2. Tidak Memberikan Perawatan Sesuai SOP

Dalam menangani dan memberikan perawatan kepada pasien tentunya perawat


memiliki SOP. Misalnya saja harua melakukan pemeriksaan tekanan darah terlebih
dahulu sebelum memeberi perawatan. Atau juga misalnya penanganan untuk pasien
luka bakar harus menggunakan cairan yang tidak menimbulkan efek panas. Dalam
beberapa kasus justru terjadi kesalahan penanganan dimana perawat memberikan
cairan yang terlalu panas, sehingga malah membuat pasien merasa lebih terbakar.

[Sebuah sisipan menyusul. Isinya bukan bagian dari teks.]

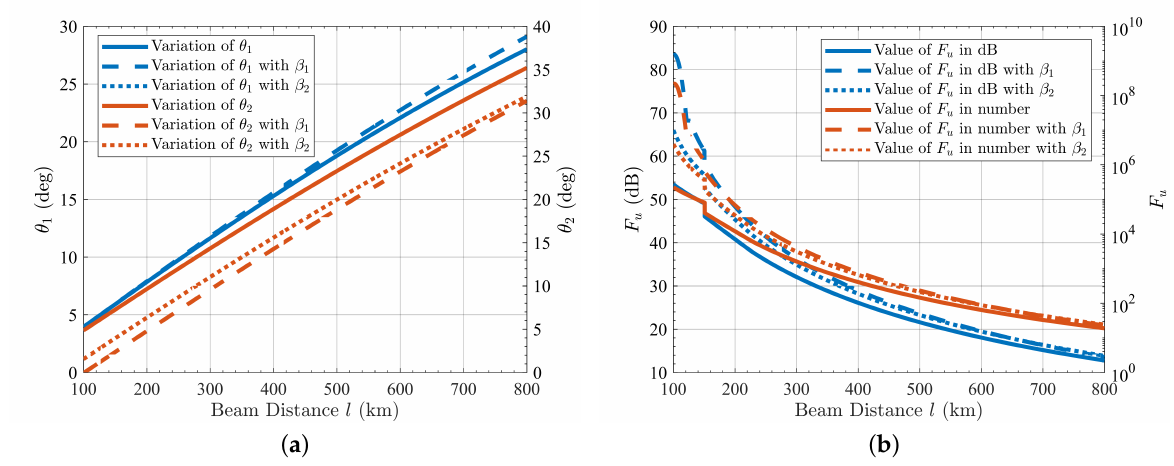
Figure 6. Relationship between off-axis angles θ 1 , θ 2 , and F u and beam distance l , with different tilting angles β 1 and β 2 . ( a ) Relationship between variations of θ 1 , θ 2 , and beam distance l with different value of tilting angle β 1 and β 2 ; ( b ) Relationship between F u in dB, F u in number, and beam distance l with different value of tilting angle β 1 and β 2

Dalam hal ini tentu saja pelaksanaan SOP sangat didukung oleh skill dan kemampuan
setiap perawat. Hal ini berarti bahwa kualitas sangat dipengaruhi oleh pendidikan serta
juga akademi dimana para perawat tersebut menuntut ilmu. Maka kemudian sangat
penting sekali untuk kemudian memperhatikan asal akademi sanga perawat. Sebab
pada faktanya kini banyak sekali akademi perawat yang abal abal.

Jika demikian maka tentu kualitas perawat yang dihasilkan sama sekali tidak akan
mampy memnuhi persyaratan. Penting juga untuk selalu berpatokan kepada SOP,
Sebab SOP memang telah dibuat sedemikian rupa agar dapat dijalankan dan dilakukan
sebagai sebuah standar pelayanan yang diberikan terhadap pasien. Sehingga nantinya
hal ini akan mengurangi resiko kesalahan dalam memberikan perawatan kepada pasien.